BEGIN

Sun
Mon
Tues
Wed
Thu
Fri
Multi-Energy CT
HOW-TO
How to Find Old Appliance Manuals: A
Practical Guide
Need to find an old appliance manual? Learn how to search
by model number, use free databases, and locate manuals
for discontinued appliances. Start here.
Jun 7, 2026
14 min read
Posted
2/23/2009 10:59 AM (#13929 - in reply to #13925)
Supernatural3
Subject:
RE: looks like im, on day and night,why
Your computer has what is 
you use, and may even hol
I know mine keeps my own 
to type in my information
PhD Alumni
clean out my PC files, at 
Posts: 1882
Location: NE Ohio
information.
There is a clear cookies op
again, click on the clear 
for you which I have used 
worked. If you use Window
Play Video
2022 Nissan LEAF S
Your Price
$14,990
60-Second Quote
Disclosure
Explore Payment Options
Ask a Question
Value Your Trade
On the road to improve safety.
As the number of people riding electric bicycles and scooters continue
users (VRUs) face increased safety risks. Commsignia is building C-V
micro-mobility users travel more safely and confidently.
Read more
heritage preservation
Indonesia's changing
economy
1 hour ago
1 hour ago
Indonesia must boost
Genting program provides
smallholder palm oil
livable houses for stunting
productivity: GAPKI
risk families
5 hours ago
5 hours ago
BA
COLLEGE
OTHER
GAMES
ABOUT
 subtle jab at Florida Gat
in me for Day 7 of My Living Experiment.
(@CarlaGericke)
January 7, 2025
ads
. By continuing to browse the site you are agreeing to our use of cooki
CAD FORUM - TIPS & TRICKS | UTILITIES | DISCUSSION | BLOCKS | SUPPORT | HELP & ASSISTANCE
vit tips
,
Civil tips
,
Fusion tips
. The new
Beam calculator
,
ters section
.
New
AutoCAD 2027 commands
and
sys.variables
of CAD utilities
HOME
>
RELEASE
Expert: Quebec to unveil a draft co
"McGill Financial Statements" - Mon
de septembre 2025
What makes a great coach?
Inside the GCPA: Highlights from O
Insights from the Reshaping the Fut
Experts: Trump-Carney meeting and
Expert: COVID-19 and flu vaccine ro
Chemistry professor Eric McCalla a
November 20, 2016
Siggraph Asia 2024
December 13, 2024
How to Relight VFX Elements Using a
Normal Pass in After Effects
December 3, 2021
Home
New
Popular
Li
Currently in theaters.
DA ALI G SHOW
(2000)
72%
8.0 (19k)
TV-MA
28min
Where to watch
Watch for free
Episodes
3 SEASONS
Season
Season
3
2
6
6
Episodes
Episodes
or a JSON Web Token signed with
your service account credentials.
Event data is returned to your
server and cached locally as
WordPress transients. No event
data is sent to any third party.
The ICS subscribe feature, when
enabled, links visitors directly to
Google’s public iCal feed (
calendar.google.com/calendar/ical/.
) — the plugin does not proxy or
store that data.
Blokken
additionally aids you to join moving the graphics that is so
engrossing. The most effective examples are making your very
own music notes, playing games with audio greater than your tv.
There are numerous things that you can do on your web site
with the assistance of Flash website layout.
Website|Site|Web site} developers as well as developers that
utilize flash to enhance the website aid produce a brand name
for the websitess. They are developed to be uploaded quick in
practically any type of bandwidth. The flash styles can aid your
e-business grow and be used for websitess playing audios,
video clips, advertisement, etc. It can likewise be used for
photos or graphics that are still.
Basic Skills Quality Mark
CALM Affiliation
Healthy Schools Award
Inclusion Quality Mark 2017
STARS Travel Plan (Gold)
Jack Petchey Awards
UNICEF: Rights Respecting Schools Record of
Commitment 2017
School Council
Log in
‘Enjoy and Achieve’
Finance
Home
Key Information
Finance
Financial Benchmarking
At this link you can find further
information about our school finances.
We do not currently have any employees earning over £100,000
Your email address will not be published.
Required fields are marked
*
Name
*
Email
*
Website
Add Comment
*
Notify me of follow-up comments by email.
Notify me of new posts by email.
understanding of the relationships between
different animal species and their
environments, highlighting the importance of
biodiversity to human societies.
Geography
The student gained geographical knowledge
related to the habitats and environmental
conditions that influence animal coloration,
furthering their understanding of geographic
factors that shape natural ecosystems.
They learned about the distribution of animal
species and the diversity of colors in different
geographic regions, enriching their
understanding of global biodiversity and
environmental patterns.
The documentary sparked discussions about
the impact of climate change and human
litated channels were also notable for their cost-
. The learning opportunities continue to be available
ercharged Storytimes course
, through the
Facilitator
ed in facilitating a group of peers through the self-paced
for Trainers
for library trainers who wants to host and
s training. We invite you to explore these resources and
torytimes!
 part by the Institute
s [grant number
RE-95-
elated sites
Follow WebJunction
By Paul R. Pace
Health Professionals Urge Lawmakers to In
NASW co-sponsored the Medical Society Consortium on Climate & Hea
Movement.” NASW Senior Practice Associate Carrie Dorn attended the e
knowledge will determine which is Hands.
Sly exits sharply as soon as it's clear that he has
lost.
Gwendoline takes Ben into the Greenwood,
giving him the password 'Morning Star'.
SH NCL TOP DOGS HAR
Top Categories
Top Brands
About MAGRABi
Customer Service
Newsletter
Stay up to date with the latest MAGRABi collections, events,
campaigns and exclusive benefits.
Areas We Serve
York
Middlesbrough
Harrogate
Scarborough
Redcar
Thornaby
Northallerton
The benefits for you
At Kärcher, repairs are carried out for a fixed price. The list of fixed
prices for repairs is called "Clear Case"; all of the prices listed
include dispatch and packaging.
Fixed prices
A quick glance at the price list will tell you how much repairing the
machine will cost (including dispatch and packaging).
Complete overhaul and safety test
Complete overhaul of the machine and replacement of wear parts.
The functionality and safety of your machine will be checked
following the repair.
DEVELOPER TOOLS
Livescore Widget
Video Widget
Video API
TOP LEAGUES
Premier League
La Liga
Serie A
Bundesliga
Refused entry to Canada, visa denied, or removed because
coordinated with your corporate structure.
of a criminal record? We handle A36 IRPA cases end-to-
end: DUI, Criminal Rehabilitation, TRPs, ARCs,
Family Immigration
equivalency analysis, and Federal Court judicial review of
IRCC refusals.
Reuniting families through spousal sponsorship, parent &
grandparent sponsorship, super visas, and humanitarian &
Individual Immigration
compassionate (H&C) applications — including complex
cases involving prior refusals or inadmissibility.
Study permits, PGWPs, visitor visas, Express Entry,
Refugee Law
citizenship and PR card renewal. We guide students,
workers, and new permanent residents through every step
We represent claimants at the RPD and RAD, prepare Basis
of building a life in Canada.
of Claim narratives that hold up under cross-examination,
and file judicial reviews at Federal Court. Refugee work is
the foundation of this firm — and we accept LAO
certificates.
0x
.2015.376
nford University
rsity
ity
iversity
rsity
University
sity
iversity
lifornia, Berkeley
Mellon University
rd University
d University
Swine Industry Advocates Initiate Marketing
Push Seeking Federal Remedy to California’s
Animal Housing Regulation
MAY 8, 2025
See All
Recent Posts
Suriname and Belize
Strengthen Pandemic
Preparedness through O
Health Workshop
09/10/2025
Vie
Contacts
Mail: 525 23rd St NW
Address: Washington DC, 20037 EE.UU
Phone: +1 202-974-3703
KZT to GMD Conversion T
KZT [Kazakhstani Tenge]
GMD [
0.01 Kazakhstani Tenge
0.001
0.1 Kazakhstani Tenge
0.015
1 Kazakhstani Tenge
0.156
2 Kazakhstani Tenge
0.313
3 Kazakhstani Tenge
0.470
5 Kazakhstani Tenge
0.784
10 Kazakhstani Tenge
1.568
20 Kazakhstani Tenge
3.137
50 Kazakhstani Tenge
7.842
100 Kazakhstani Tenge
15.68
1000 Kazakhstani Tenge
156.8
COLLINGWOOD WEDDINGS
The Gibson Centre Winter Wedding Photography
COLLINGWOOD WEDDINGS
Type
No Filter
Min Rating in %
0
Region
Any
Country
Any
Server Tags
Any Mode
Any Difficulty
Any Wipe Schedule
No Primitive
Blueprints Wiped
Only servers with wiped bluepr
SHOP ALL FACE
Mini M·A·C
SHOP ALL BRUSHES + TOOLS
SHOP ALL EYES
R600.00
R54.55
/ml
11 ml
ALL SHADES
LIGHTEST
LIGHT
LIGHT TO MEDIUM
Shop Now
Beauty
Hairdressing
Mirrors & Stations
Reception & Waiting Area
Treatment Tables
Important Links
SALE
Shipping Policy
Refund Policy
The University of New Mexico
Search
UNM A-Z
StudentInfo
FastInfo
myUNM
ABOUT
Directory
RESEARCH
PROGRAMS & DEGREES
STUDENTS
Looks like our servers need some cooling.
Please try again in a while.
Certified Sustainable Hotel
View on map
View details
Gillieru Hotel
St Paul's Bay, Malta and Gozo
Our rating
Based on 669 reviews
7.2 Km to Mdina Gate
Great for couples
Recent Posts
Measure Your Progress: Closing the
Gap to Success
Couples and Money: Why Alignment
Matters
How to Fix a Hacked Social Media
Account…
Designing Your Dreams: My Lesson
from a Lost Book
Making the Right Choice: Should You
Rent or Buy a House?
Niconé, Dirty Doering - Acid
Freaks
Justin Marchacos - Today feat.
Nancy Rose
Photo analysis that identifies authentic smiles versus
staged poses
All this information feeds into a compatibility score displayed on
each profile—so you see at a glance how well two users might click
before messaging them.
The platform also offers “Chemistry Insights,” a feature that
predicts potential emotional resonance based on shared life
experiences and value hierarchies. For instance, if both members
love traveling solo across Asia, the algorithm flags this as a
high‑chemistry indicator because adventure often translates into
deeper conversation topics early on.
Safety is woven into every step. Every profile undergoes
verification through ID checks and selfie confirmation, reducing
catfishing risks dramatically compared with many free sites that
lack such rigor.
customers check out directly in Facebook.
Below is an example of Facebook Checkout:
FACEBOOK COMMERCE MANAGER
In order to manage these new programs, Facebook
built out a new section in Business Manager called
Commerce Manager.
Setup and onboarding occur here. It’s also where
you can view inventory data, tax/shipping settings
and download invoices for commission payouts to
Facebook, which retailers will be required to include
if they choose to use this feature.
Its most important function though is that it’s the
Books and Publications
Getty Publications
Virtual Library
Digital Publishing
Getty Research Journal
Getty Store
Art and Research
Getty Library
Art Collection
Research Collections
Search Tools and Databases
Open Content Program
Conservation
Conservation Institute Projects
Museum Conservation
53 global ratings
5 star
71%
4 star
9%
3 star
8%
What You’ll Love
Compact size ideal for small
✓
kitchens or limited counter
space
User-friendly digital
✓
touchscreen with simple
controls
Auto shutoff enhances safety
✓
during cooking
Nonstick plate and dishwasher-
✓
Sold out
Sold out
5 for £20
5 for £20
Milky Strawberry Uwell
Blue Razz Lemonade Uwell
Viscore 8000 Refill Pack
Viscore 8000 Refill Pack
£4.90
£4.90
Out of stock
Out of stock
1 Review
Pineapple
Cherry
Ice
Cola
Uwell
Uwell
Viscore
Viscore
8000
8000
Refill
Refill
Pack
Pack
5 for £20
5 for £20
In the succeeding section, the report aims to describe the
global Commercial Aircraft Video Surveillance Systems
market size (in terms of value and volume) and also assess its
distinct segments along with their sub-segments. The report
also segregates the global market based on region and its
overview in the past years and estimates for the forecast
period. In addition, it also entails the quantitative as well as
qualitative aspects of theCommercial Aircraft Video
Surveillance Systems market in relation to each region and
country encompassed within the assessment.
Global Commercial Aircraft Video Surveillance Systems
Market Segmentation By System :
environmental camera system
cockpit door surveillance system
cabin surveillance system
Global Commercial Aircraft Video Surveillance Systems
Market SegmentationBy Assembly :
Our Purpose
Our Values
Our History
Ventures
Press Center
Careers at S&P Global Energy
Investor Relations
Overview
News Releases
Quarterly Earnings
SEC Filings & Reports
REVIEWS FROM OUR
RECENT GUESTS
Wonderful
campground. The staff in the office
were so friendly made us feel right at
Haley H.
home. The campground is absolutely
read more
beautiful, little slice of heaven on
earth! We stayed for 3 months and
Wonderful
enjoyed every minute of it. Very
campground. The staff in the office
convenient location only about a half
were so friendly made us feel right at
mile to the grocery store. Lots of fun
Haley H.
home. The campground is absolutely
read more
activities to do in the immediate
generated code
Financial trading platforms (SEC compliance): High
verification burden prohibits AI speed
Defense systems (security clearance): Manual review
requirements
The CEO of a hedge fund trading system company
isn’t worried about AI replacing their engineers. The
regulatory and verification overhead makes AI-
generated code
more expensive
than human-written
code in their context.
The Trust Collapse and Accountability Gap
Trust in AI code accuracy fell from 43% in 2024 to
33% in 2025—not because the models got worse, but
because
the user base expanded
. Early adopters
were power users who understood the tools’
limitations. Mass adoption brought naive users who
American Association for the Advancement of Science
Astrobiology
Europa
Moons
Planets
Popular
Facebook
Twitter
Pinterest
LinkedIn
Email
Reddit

END

Set down the data verbatim, everything from the very start down to the line containing "heritage preservation", with that line included.

- _RESULT OF THE EXERCISE_:
Sun
Mon
Tues
Wed
Thu
Fri
Multi-Energy CT
HOW-TO
How to Find Old Appliance Manuals: A
Practical Guide
Need to find an old appliance manual? Learn how to search
by model number, use free databases, and locate manuals
for discontinued appliances. Start here.
Jun 7, 2026
14 min read
Posted
2/23/2009 10:59 AM (#13929 - in reply to #13925)
Supernatural3
Subject:
RE: looks like im, on day and night,why
Your computer has what is 
you use, and may even hol
I know mine keeps my own 
to type in my information
PhD Alumni
clean out my PC files, at 
Posts: 1882
Location: NE Ohio
information.
There is a clear cookies op
again, click on the clear 
for you which I have used 
worked. If you use Window
Play Video
2022 Nissan LEAF S
Your Price
$14,990
60-Second Quote
Disclosure
Explore Payment Options
Ask a Question
Value Your Trade
On the road to improve safety.
As the number of people riding electric bicycles and scooters continue
users (VRUs) face increased safety risks. Commsignia is building C-V
micro-mobility users travel more safely and confidently.
Read more
heritage preservation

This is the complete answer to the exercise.